Folks, I grew up in the 1950s watching Have Gun Will Travel, Sugarfoot, Bat Materson, The Legend of Wyatt Earp, Cheyenne, Bonanza, Gunsmoke, Maverick, and I don't remember what all other shows. I can clearly remember my father telling me the Old West was not really like that.
I don't think anybody would dispute that the Old West was not as it has been depicted in the movies and on TV. Westerns were a staple of Hollywood going back to the earliest days around 1910. Script writers would grind out a script in the morning, and shoot film the same day. The movie going public was eating this stuff up, so of course they gave the public what they wanted, which included lots of guns and gunfights.
TV Westerns did not become popular until after World War Two. TV in general did not become popular until after WWII. Suddenly there were all these GIs returning from Europe and the Pacific. The GI bill sent many of them to college, and many got low interest loans on housing. They started raising families, and many of those families had a TV set right in the living room. I can clearly remember sitting with the family watching Gunsmoke and Bonanza. Again, the TV producers gave the public what they wanted, which included plenty of guns and gun play.

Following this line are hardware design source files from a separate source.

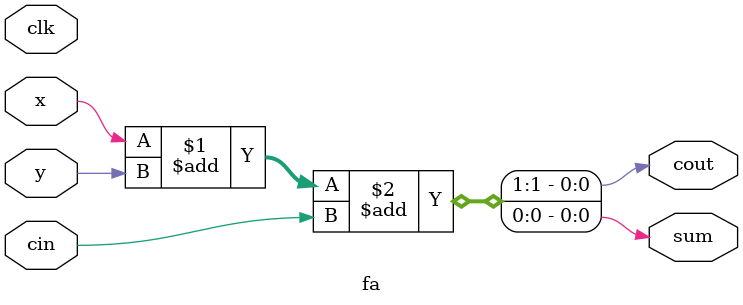
<source format=v>
module top (clk,rst_n,in_valid,x,y,s,c);

    input clk,rst_n,in_valid;
    input x,y;
    output reg s,c;

    reg in_x,in_y,in_c;
    reg [5:0] counter;

    wire c0;
    wire partans;

    always@(posedge clk or negedge rst_n)begin
        if(!rst_n)begin
            in_c <= 0;
        end
        else begin
            in_x <= x;
            in_y <= y;
            if(counter == 0)begin
                in_c <= 0;
            end
            else begin
                in_c <= c0;
            end
        end
    end

    always@(posedge clk or negedge rst_n)begin
        if(!rst_n)begin
            counter <= 0;
        end
        else if(in_valid)begin
            counter <= counter + 1'd1;
        end
        else begin
            counter <= 0;
        end
    end

    always@(*)begin
        s = partans;
        c = c0;
    end

    fa F0(.clk(clk), .x(in_x), .y(in_y), .cin(in_c), .cout(c0), .sum(partans));
    
endmodule
    

module fa(clk,x,y,cin,cout,sum);
    input  x,y,cin;
    input  clk;
    output sum;
    output cout;

    assign {cout,sum} = x+y+cin;
endmodule

</source>
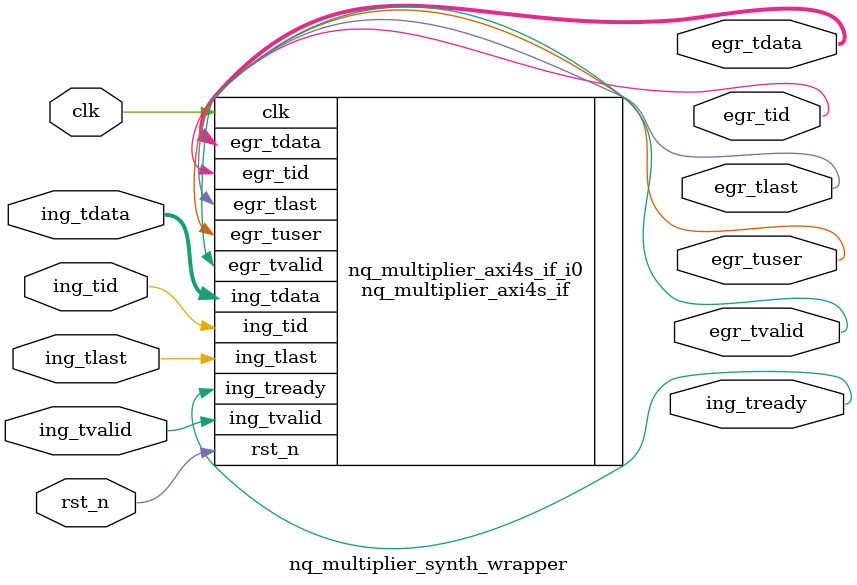
<source format=sv>

`default_nettype none

module nq_multiplier_synth_wrapper #(
  parameter int AXI_DATA_WIDTH_P = 32,
  parameter int AXI_ID_WIDTH_P   = 1,
  parameter int N_BITS_P         = 32,
  parameter int Q_BITS_P         = 15
)(
  // Clock and reset
  input  wire                           clk,
  input  wire                           rst_n,

  // AXI4-S master side
  input  wire                           ing_tvalid,
  output logic                          ing_tready,
  input  wire  [AXI_DATA_WIDTH_P-1 : 0] ing_tdata,
  input  wire                           ing_tlast,
  input  wire    [AXI_ID_WIDTH_P-1 : 0] ing_tid,

  // AXI4-S slave side
  output logic                          egr_tvalid,
  output logic [AXI_DATA_WIDTH_P-1 : 0] egr_tdata,
  output logic                          egr_tlast,
  output logic   [AXI_ID_WIDTH_P-1 : 0] egr_tid,
  output logic                          egr_tuser
);

nq_multiplier_axi4s_if #(
  .AXI_DATA_WIDTH_P ( AXI_DATA_WIDTH_P ),
  .AXI_ID_WIDTH_P   ( AXI_ID_WIDTH_P   ),
  .N_BITS_P         ( N_BITS_P         ),
  .Q_BITS_P         ( Q_BITS_P         )
) nq_multiplier_axi4s_if_i0 (
  .clk              ( clk              ),
  .rst_n            ( rst_n            ),

  .ing_tvalid       ( ing_tvalid       ),
  .ing_tready       ( ing_tready       ),
  .ing_tdata        ( ing_tdata        ),
  .ing_tlast        ( ing_tlast        ),
  .ing_tid          ( ing_tid          ),

  .egr_tvalid       ( egr_tvalid       ),
  .egr_tdata        ( egr_tdata        ),
  .egr_tlast        ( egr_tlast        ),
  .egr_tid          ( egr_tid          ),
  .egr_tuser        ( egr_tuser        )
);


endmodule

`default_nettype wire

</source>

So of course the real Old West was not as it has been depicted in the movies and TV for so long.
Early Western movie actors William S. Hart and Tom Mix were friends of Wyatt Earp. Earp was an old man by this time, but he never gave up trying to get rich selling his story to writers and movie moguls. It all came to nothing, he died in 1929 at the age of 80 while he was negotiating with another writer. But Wyatt used to regularly have lunch with Tom Mix and William S. Hart at a lunch counter in Los Angeles.
Here is a photo of Wyatt Earp as an old man standing next to a Packard that was believed to be owned by William S. Hart. Tom Mix liked much flashier cars.
Incidentally, I have always believed the popularity of TV Westerns is what got Colt to start making the Single Action Army again in 1956. Colt stopped producing the SAA in 1940 to gear up for World War Two. During the last years of production, sales had been very slow, not many people were interested in a revolver that went back to 1873. I believe Colt had no intention of ever producing the SAA again. But in 1953 Bill Ruger introduced the 22 caliber Single Six, and demand was so great, probably fueled by all those cowboys galloping through all those living rooms, that he could not keep up with the demand. In 1955 Ruger introduced the 357 Magnum Blackhawk, and again, sales went through the roof. So in 1956, Colt reintroduced the Single Action Army. I doubt if it was a coincidence.